Booth chuckles. He turns another corner while scanning the area expertly with his well-trained eyes. "Very weak, Bones."

"Decidedly. Should I just stick to Sierra-Bravo?"

A grimace. "Way too girly. What about Foxtrot-Bravo-Eyecandy? That one was catchy." At her amused huff, he goes on. "Alpha-Ranger was probably less provocative, though."

"Alpha-Ranger it is."

"Glad that's settled."

"I'm giving in to you way too much."

"And I'm really enjoying it. So, you looking for a ride, or what? Pick you up at the lab?"

"Yes, please."

Booth suddenly swears, jerking the wheel as a spooked deer leaps in front of the hood. The car fishtails and takes out a few lane dividers. This one is soon followed by the rest of its herd. Their bleats and calls fill the small interior of the car. The ground trembles under their stampeding hooves.

"Are you hunting?" comes the sudden demand, voice pitched higher than usual.

"Maybe..."

He spins the wheel around and speeds after the herd, trying to maintain his verbal avoidance with limited success, thanks to his persistent cohort.

"You promised next time you would take me."

She sounds miffed.

"I did! And… I will. It was just that, well, I wasn't busy and you were busy and I had the shooter just sitting here, and, you know…" Going off in a pathetic stammer, he tries to multitask between bickering and focusing on the road.

They should make a bumper sticker, he muses distractedly. Ignores the irony. Nowadays, there just isn't a whole lot of "they" to go around. Nevertheless, he can sense her furtive grin, even if his eyes can't.

"Pick me up in twenty minutes."

Booth tries to hide his own, but the corners of his mouth just aren't obeying. Revving up the v8 engine to its limit and giving full chase to the scattering wildlife, he pours on the charm. "Just give me ten."

She laughs at his shameless boast.

As the Mustang thunders through a park walkway, dodging statues and gates, he at last is able to pull up alongside several sprinting stags. Securing the walkie between his shoulder and jaw, he raises the rifle and takes aim outside the window. Tries to level the barrel.

He stifles another curse as he passes a subway ramp and most of his targets disappear under the street.
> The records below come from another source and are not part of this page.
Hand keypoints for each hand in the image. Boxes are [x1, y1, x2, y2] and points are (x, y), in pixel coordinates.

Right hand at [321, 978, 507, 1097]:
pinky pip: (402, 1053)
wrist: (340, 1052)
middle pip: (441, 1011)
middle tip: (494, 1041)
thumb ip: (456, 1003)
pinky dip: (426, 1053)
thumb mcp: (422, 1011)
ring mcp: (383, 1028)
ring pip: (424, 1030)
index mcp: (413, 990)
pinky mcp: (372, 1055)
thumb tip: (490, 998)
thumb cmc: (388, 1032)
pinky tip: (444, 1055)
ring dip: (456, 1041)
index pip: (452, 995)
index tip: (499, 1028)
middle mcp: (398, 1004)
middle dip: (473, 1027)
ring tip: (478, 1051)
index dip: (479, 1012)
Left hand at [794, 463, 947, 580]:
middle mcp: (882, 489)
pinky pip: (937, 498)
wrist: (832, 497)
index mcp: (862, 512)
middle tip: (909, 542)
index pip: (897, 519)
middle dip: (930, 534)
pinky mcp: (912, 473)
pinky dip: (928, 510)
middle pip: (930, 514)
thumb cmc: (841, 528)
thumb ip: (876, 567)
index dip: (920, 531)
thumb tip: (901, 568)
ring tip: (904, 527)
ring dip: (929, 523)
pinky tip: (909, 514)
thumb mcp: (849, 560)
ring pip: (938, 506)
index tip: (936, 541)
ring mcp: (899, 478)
"Diner?" she confirms, a positive mood claiming her once again.

"BYO grub," he agrees through a boyish smile. The engine of the sports car and her voice fills his senses.
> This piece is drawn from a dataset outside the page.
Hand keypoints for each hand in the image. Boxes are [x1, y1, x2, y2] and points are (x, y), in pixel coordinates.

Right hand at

"I don't know what that means."

He laughs easily. "No worries. Got you covered."

"See you in ten, Booth." She issues him a pleasant adieu, about to disconnect.

"Say it, Bones." He grins cheekily into the walkie. Knows immediately she's rolling her eyes at him through the communication device. If he were in her presence, he would no doubt be subject to her endearing "pinchy-face."

His favorite of her pouts.

"Over."


It's only after we've lost everything that we're free to do anything.